Steeped in history and legend, this Gaudí building was constructed upon the ruins of the palace where the ancient king  “Martin the Humane” resided. Also known as Casa Figueres, this manor house captures both gothic and modernist styles.

Parc Güell (1900–1909)

Many have heard of this monumental Gaudí building and park, however few know its story. Parc Güell was originally designed to be a city-garden for the bourgeoisie of Barcelona, home to green courtyards, exquisite chapels, beautiful homes and sprawling pavilions. Despite these plans of grandeur, given its distance from the city, Parc Güell became the public park we know it as today.

Casa Vicens (1883–1888)

Located in the neighbourhood of Gràcia and only recently opened to the public, Casa Vicens is the very first of the Gaudí buildings. Built as a summerhouse for the Vicens family, this exquisite work of modernist architecture is an example of a blossoming Gaudí who aimed at bringing nature and all its splendour to the inside of his structures.

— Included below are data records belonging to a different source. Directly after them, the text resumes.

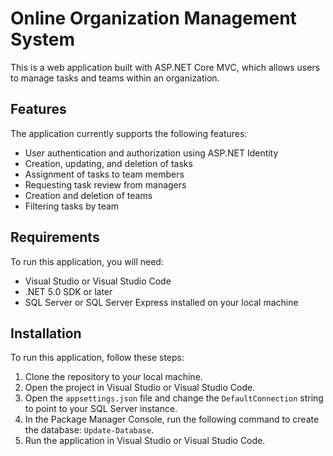 # Online Organization Management System
This is a web application built with ASP.NET Core MVC, which allows users to manage tasks and teams within an organization.

## Features
The application currently supports the following features:
- User authentication and authorization using ASP.NET Identity
- Creation, updating, and deletion of tasks
- Assignment of tasks to team members
- Requesting task review from managers
- Creation and deletion of teams
- Filtering tasks by team

## Requirements
To run this application, you will need:
- Visual Studio or Visual Studio Code
- .NET 5.0 SDK or later
- SQL Server or SQL Server Express installed on your local machine

## Installation
To run this application, follow these steps:
1. Clone the repository to your local machine.
2. Open the project in Visual Studio or Visual Studio Code.
3. Open the `appsettings.json` file and change the `DefaultConnection` string to point to your SQL Server instance.
4. In the Package Manager Console, run the following command to create the database: `Update-Database`.
5. Run the application in Visual Studio or Visual Studio Code.
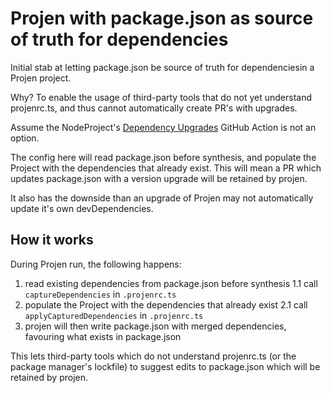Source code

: # Projen with package.json as source of truth for dependencies

Initial stab at letting package.json be source of truth for dependenciesin a Projen project.

Why? To enable the usage of third-party tools that do not yet understand projenrc.ts, and thus cannot automatically create PR's with upgrades.

Assume the NodeProject's [Dependency Upgrades](https://projen.io/docs/project-types/node/#dependency-upgrades) GitHub Action is not an option. 

The config here will read package.json before synthesis, and populate the Project with the dependencies that already exist. This will mean a PR which updates package.json with a version upgrade will be retained by projen.

It also has the downside than an upgrade of Projen may not automatically update it's own devDependencies.

## How it works

During Projen run, the following happens:

1. read existing dependencies from package.json before synthesis
    1.1 call `captureDependencies` in `.projenrc.ts`
2. populate the Project with the dependencies that already exist
    2.1 call `applyCapturedDependencies` in `.projenrc.ts`
3. projen will then write package.json with merged dependencies, favouring what exists in package.json

This lets third-party tools which do not understand projenrc.ts (or the package manager's lockfile) to suggest edits to package.json which will be retained by projen.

Sagrada Família (1883–1926)

It may be unfinished but the Sagrada Família is, without a doubt, the most renowned of all the Gaudí buildings. Started in 1882, Gaudí dedicated over 40 years of his live to the basilica. This icon of Barcelona and Gaudí’s greatest masterpiece is simply a must-see!

Casa Milà (La Pedrera) (1902–1912)

Known as “La Pedrera” (The Stone Quarry) due to the stony appearance of its façade, the shape of this Gaudí building is reminiscent of the sea. Over the years it has served as a consulate, an event hall and a hotel for the city’s most illustrious guests.

Casa Batlló (1906–1910)

Built on top of an already existing building, Casa Batlló is Gaudí’s most colourful and imaginative work. This Gaudí building is inspired by nature and possibly even based on the legend of Saint George and the dragon. Why not visit for yourself to find out more!

Casa Calvet (1888-1890)

Perhaps one of the subtler of the Gaudí buildings, Casa Calvet was originally built as an apartment block for Pere Mártir Calvet. The textile manufacturer commissioned Gaudí to design a space where he could live, with a ground floor dedicated to his commerce.

Palau Güell (1886–1888)

This opulent mansion built for the Gaudí’s friend Eusebi Güell is located in the heart of the district of Raval. It was opened to the public in 2011 and was the first of Gaudí’s most significant works.

Barcelona would not be the destination it is today if it weren’t for this ground-breaking modernist architect and his pioneering buildings. The above Gaudí’s buildings have become icons of Barcelona, which one is your favourite?